PROBLEM STATEMENT
Print this span of the material below exactly: the line with "right hip: (1050, 505)", the line with "left shoulder: (479, 554)", and every line between them, but nothing else.

========================

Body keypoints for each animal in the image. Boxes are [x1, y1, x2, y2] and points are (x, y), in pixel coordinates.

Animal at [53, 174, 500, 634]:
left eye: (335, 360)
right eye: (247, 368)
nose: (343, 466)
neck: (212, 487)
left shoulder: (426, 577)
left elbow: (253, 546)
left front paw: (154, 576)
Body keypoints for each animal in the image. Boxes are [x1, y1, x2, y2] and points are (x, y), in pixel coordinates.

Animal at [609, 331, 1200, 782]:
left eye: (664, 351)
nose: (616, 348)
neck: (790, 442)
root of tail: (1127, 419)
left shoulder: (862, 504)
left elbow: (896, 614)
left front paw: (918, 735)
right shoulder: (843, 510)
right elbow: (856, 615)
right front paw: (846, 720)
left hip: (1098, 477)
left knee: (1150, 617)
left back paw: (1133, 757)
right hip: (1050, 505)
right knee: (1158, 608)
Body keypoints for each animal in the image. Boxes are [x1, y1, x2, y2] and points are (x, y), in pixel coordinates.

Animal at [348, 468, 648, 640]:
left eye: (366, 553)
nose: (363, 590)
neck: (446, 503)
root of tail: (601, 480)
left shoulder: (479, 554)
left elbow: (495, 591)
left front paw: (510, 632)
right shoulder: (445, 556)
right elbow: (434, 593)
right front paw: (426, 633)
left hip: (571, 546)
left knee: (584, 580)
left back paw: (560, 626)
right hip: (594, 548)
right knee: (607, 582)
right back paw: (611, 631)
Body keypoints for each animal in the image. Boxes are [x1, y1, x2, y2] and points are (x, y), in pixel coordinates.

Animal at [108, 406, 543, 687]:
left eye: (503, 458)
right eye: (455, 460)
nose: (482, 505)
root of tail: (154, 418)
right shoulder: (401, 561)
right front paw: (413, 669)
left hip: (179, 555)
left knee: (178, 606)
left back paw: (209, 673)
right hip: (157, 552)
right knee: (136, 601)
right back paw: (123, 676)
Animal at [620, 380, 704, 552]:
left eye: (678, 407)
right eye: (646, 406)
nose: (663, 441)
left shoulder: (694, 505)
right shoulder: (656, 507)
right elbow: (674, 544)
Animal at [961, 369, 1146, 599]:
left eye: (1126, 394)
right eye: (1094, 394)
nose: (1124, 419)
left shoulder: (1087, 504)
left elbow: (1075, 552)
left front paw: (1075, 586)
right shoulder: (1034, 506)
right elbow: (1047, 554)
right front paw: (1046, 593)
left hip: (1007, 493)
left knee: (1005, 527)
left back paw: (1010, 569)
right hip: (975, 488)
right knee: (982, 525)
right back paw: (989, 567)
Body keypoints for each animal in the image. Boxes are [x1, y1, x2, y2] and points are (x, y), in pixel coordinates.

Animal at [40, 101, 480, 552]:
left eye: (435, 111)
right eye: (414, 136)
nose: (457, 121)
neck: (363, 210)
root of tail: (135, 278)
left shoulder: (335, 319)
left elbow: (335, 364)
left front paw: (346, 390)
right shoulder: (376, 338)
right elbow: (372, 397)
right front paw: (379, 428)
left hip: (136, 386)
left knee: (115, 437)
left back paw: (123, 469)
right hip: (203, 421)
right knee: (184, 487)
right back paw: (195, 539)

========================

ANSWER
right hip: (1050, 505)
right knee: (1158, 608)
Body keypoints for each animal in the image. Boxes are [x1, y1, x2, y2] and points are (x, y), in pixel coordinates.

Animal at [348, 468, 648, 640]:
left eye: (366, 553)
nose: (363, 590)
neck: (446, 503)
root of tail: (601, 480)
left shoulder: (479, 554)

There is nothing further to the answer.